After designing those entity types and relationship types, upload them to your Purview account and you're now ready for feeding custom entities to Purview. For an example of this, see custom_types_for_ingestor.py.

Extract from a Data Source

In the best case, your data source has some system table that you can query and extract the relevant metadata from (table names, columns, any hierarchical relationships you want to cover). See parse_datasource_sys_table.py for a fictional example of this.

In the worst case, you'll need to crawl your data source (like a file system) yourself.

In addition, if you have any custom querying tool built into your data source (like a stored procedure in a database), you'll need to figure out how to parse that code or read its execution history. See parse_custom_sp.py for a fictional example of this.

Extract from an ETL Tool

In the best case, your ETL tool has a built-in API that you can extract data programmatically.
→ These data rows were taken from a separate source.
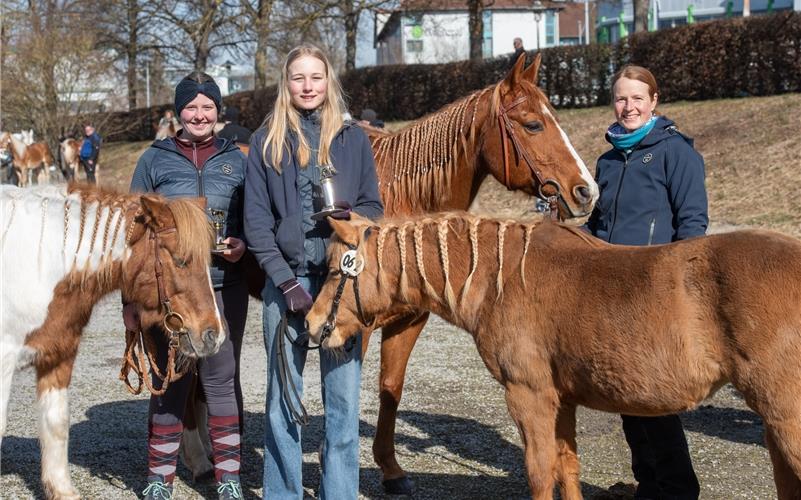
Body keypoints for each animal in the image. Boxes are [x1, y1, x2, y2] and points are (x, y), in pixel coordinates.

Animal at [0, 185, 222, 500]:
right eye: (181, 260)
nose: (214, 334)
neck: (39, 265)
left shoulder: (57, 355)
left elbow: (56, 423)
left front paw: (61, 490)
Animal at [310, 215, 800, 500]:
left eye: (335, 270)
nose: (314, 325)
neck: (503, 279)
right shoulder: (561, 398)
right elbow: (568, 466)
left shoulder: (529, 395)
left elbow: (541, 472)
In this case, it's probably a good idea to mirror your types based on their API. In addition, you need to determine if you're going to capture only physical tables or you want to capture intermediate steps (see Purview sample for Workflow Process steps as an option). See parse_etlserver_api.py for a fictional example of this.

If your ETL tool does NOT provide an API for you to use, you may need to parse the scripts that are generated from its UI. Perhaps these are some SQL scripts or in a proprietary format. In either case, you'll need to parse the job's file and determine inputs and outputs for the job. See parse_etlserver_jobfile.py for a fictional example of this.

When You Don't Want to Code Anything

A completely valid solution is to avoid writing any code. Often, ETL teams are already capturing this lineage information in Excel spreadsheets. As a result, you might use the Purview REST API to load data based on a spreadsheet. There are several PyApacheAtlas samples for Excel that take advantage of its Excel Template and Parsing features.

Scheduling your Ingestor and Production Tips

Since this is your ingestor, you are responsible for creating a schedule and automating that ingestion. Windows Task Scheduler and Crontab are two options you should consider.

In addition, you should consider a few additional steps to make sure your ingestor is production ready.

  • Watermarking: Consider maintaining state in Azure Blob Storage, Azure SQL DB, on a local database with backups. This state would indicate where your previous scan left off so that you don't have to waste time scanning every asset over and over again.
  • Storing secrets: Consider using a service like Azure Key Vault to house your service principal credentials. Enabling an Azure VM to access the Key Vault and pull down the Service Principals' credentials may be a better solution than storing the credentials in plain text as environment variables as in these examples.